Ich begann mich immer schlechter zu fühlen und die Vorwürfe, die ich mir selbst machte, wurden auch immer größer. Dringend brauchte ich jemanden zum reden. So was wie eine beste Freundin, die mir sagen würde, dass ich nicht egoistisch war, obwohl es nicht stimmte, nur um mich wieder aufbauen zu können. Aber so jemanden hatte ich nicht, also musste ich wohl so ziemlich bald mit denen reden, deren Bedürfnisse ich verdrängt hatte. Gerade als ich diesen Entschluss gefasst hatte, spürte ich wie mir die Tränen kamen. Es wäre mir ziemlich egal gewesen, wenn sie einfach die Wangen runter gekullert wären, aber etwas in mir hatte plötzlich unheimlichen Schmerz ausgelöst und die Tränen verschwinden lassen.
Mein ganzer Bauch zog sich zusammen. Eine Mischung von elendiger Übelkeit und Hunger überkam mich, während mein Körper anfing zu zittern und die Kulisse um uns herum, sich zu drehen anfing. Schnell sprang ich auf und ergriff die Flucht. Ich wollte nicht unnötig Aufsehen und Besorgnis hervorrufen, wenn ich in Ohnmacht fallen würde, wenn es eigentlich nur der Hunger oder eine Vision sein konnte.
Meine Schritte wurden immer unkoordinierter und ich begann mehr und mehr ins Schwanken zu geraten.

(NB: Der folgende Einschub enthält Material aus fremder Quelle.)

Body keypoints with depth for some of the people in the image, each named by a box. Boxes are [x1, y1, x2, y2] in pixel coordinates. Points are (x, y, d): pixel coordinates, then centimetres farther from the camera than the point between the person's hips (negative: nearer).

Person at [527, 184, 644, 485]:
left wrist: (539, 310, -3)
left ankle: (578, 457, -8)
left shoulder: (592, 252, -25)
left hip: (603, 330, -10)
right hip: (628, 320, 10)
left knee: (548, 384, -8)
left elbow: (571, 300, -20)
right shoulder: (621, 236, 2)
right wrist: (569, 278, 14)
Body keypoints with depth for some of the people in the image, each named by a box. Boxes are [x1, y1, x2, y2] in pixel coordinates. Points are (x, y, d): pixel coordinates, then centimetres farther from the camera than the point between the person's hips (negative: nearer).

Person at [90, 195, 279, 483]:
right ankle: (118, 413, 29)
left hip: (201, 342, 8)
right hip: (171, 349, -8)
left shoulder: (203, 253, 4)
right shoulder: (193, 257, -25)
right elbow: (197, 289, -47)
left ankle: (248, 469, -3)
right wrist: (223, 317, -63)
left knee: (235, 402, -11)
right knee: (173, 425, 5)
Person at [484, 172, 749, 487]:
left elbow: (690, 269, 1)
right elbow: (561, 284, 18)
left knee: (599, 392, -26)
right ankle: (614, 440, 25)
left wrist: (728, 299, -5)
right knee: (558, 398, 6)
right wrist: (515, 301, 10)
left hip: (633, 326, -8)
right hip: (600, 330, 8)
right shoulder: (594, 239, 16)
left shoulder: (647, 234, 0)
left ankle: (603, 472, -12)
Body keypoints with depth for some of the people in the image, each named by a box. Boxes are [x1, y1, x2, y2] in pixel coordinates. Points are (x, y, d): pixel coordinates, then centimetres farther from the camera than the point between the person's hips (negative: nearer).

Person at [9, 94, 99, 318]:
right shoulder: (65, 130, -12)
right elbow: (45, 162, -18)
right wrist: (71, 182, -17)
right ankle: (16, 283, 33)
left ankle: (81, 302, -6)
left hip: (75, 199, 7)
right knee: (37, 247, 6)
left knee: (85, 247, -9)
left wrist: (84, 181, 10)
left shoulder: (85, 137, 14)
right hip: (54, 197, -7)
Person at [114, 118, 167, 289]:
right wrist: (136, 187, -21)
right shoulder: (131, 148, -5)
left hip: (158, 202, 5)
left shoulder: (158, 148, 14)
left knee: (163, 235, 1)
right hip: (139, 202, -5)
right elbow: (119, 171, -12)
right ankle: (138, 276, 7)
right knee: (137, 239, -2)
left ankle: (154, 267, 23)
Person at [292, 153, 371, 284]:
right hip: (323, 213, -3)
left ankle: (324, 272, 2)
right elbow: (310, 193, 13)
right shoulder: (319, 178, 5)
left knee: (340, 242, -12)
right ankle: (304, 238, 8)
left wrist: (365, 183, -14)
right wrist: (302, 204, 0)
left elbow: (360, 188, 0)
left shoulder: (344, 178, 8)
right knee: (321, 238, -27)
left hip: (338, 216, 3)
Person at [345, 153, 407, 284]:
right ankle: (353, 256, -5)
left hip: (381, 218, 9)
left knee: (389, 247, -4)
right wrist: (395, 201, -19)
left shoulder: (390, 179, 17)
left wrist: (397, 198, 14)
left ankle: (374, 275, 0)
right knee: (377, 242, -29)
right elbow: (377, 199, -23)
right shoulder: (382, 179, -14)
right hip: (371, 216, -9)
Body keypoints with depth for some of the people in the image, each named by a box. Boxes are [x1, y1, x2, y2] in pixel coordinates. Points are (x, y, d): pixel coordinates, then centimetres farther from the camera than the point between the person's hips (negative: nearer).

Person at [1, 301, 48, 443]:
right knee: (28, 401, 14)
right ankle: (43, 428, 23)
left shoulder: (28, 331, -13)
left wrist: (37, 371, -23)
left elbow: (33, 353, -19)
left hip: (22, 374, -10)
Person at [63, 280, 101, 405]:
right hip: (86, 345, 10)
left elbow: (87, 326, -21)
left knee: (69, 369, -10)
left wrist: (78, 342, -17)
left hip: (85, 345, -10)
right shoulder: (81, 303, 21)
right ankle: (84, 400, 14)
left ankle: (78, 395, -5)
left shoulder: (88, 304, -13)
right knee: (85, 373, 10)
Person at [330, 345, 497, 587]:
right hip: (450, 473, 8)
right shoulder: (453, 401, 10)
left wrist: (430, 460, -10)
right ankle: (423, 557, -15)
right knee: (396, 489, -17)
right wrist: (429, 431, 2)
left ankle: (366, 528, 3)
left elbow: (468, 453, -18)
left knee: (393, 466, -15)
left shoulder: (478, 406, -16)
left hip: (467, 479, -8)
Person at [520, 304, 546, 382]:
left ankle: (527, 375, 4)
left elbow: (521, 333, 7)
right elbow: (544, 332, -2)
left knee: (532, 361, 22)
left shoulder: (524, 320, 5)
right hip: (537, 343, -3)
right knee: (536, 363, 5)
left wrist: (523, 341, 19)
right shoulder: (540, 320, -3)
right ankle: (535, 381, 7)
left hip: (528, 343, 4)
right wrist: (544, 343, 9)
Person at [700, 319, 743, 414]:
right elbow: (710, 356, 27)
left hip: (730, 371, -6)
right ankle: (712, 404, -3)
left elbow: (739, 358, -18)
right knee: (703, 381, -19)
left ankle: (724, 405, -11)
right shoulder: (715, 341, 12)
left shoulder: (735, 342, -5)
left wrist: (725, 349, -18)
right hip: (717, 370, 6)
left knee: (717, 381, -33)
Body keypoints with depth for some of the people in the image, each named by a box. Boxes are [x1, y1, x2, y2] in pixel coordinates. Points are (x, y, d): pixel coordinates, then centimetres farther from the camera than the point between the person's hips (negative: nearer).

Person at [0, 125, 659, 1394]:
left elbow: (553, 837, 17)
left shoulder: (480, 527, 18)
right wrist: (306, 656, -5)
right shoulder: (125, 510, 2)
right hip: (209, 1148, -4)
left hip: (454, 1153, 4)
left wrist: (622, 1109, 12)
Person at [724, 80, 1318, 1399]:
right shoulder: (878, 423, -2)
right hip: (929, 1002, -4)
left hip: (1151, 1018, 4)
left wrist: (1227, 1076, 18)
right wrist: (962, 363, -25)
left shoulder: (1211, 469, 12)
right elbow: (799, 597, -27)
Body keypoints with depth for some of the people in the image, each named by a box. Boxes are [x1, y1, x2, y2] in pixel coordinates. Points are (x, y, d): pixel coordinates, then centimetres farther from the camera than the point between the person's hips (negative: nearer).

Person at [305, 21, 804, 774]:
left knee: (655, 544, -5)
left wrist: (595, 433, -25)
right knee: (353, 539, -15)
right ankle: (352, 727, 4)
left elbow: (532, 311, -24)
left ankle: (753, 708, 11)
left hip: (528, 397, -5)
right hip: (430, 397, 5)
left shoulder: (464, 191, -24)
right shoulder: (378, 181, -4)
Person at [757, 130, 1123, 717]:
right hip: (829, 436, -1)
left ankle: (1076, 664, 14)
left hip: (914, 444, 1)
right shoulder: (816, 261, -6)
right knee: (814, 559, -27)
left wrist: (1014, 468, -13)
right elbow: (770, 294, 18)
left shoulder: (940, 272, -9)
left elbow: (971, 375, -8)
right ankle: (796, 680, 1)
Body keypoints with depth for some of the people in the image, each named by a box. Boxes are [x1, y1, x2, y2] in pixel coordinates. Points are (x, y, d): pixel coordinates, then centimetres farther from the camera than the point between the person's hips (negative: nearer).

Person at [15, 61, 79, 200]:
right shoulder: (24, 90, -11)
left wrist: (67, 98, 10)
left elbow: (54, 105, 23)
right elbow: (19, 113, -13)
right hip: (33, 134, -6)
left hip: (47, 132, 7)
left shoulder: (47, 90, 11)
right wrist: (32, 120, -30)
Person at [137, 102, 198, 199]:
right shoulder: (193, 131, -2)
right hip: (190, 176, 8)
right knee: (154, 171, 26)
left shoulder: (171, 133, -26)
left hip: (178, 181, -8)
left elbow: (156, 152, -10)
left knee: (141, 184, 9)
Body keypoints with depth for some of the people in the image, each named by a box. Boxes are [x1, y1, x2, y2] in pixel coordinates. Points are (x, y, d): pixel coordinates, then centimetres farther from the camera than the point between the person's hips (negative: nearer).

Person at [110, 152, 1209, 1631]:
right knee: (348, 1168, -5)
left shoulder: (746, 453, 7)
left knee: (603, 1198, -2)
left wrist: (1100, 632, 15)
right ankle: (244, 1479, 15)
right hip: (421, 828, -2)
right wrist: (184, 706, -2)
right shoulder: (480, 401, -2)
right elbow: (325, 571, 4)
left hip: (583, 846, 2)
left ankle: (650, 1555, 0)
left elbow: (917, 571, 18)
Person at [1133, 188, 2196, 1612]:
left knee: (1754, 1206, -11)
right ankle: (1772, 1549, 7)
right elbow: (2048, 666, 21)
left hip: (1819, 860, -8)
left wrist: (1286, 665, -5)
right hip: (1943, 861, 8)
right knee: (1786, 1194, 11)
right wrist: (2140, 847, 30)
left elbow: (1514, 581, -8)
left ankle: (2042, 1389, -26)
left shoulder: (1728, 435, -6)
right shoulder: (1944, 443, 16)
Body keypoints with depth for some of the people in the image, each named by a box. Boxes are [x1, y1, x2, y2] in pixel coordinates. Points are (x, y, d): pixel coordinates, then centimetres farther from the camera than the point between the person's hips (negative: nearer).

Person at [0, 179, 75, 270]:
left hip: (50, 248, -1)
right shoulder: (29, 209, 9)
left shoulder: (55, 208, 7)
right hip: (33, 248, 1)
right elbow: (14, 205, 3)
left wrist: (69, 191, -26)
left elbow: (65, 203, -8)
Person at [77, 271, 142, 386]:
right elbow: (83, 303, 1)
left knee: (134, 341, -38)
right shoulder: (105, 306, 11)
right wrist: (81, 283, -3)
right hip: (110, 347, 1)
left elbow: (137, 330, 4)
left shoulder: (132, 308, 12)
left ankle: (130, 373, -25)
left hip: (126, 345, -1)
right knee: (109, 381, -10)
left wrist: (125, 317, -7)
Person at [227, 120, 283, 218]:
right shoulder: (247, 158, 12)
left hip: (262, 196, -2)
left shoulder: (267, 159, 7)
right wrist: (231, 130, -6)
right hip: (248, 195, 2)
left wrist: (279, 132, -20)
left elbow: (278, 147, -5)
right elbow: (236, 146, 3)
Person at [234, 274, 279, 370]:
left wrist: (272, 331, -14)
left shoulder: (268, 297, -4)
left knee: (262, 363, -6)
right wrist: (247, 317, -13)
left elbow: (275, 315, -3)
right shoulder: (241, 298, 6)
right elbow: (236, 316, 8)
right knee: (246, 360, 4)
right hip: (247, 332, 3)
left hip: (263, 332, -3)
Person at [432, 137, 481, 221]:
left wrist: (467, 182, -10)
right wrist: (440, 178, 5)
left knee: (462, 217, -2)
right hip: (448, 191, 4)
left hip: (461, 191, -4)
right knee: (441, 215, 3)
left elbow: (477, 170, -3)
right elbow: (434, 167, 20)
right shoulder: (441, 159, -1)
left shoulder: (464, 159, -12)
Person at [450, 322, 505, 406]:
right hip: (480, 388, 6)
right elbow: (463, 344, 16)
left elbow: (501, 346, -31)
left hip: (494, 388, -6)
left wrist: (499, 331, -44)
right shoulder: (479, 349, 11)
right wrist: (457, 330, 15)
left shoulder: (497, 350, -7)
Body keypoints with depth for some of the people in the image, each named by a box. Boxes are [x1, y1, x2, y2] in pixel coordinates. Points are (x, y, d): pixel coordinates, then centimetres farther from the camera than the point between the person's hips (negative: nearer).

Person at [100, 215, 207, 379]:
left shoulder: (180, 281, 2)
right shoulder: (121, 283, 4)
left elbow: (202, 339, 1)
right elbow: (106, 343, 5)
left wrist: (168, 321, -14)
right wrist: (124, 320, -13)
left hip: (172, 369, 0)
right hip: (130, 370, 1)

Immerhin hatte ich gelernt in solchen Situationen ruhig zu bleiben. Natürlich, mein Herz konnte nicht mehr schneller schlagen, aber mein Blut konnte pulsieren, ich konnte zittern und Angstschweiß bekommen, doch dieses Mal versuchte ich mich einfach zu beruhigen und auf mysteriöse Weise verschwanden die Symptome, wodurch ich mich auf das Umkippen konzentrieren konnte. Eigentlich war mein Ziel das Bad gewesen, doch als bereits alles verschwommen war und ich eigentlich nichts mehr, als den Boden hätte berühren können, fingen mich zwei starke Arme auf und bewahrten mich vor einer harten Landung.